THE IMPORTANCE OF COLOR FORECASTING
In CMG’s words, “You live in color and so do we. Its influences are everywhere, the environment, social issues, changing political climates—they all impact color in one industry, which has a reverberating effect on another. We believe the only way to stay competitive within such constant change is by harnessing each other’s endless flow of knowledge and understanding.”
Leatrice Eiseman kicked off this year’s conference with a quote by John Ruskin: “The purest, most thoughtful minds are those that love color the most.” Lea, a color specialist, has been called “the international color guru.” In fact, her color expertise is recognized worldwide, especially as she’s a prime consultant to Pantone and director of the Eiseman Center for Color Information & Training. Everyone always enjoys her presentations as she has her eye on color every day.
After Lea’s inspiring introduction, each of the four main areas of the world that participate in color forecasting (Latin America, Europe, North America, and the Asian Pacific) presented their concise palette of 16 color directions from their individual ChromaZone Workshops. These color stories come complete with descriptive commentary and creative video to illustrate the reasons and the social consciousness behind their selections, a segment that is always interesting, informative, and illuminating.
NEW COLOR STORIES FOR A CHANGING WORLD
As an example of these color stories, the Asian Pacific contingent presented one called “Safe Harbor,” and here is part of their thought process behind it:
“The quality of the global environment needs improvement: clean, fresh air, sunlight, and the feeling of space and safety. The notion of sustainability and responsibility will become key drivers. Countries will become more self-reliant on basic products with an emphasis on home-based manufacturing.
##############################
What you will do:
a) In the text on color forecasting, how many color directions were in the palette each of the four world regions presented?
b) Retype the part of the text on color forecasting between "After Lea’s inspiring" and "informative, and illuminating.", inclusive.

(Saved data entries)
##############################
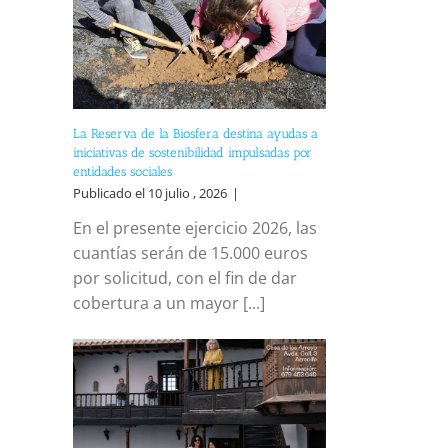
La Reserva de la Biosfera destina ayudas a
iniciativas de sostenibilidad impulsadas por
entidades sociales
Publicado el 10 julio , 2026
|
En el presente ejercicio 2026, las
cuantías serán de 15.000 euros
por solicitud, con el fin de dar
cobertura a un mayor [...]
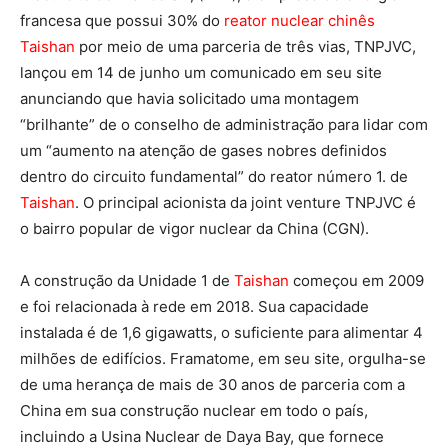
francesa que possui 30% do
reator nuclear chinês
Taishan
por meio de uma parceria de três vias, TNPJVC,
lançou em 14 de junho um comunicado em seu site
anunciando que havia solicitado uma montagem
“brilhante” de o conselho de administração para lidar com
um “aumento na atenção de gases nobres definidos
dentro do circuito fundamental” do reator número 1. de
Taishan
. O principal acionista da joint venture TNPJVC é
o bairro popular de vigor nuclear da China (CGN).
A construção da Unidade 1 de
Taishan
começou em 2009
e foi relacionada à rede em 2018. Sua capacidade
instalada é de 1,6 gigawatts, o suficiente para alimentar 4
milhões de edifícios. Framatome, em seu site, orgulha-se
de uma herança de mais de 30 anos de parceria com a
China em sua construção nuclear em todo o país,
incluindo a Usina Nuclear de Daya Bay, que fornece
##############################
Solutions for each task:
a) 16 color directions.

b)
After Lea’s inspiring introduction, each of the four main areas of the world that participate in color forecasting (Latin America, Europe, North America, and the Asian Pacific) presented their concise palette of 16 color directions from their individual ChromaZone Workshops. These color stories come complete with descriptive commentary and creative video to illustrate the reasons and the social consciousness behind their selections, a segment that is always interesting, informative, and illuminating.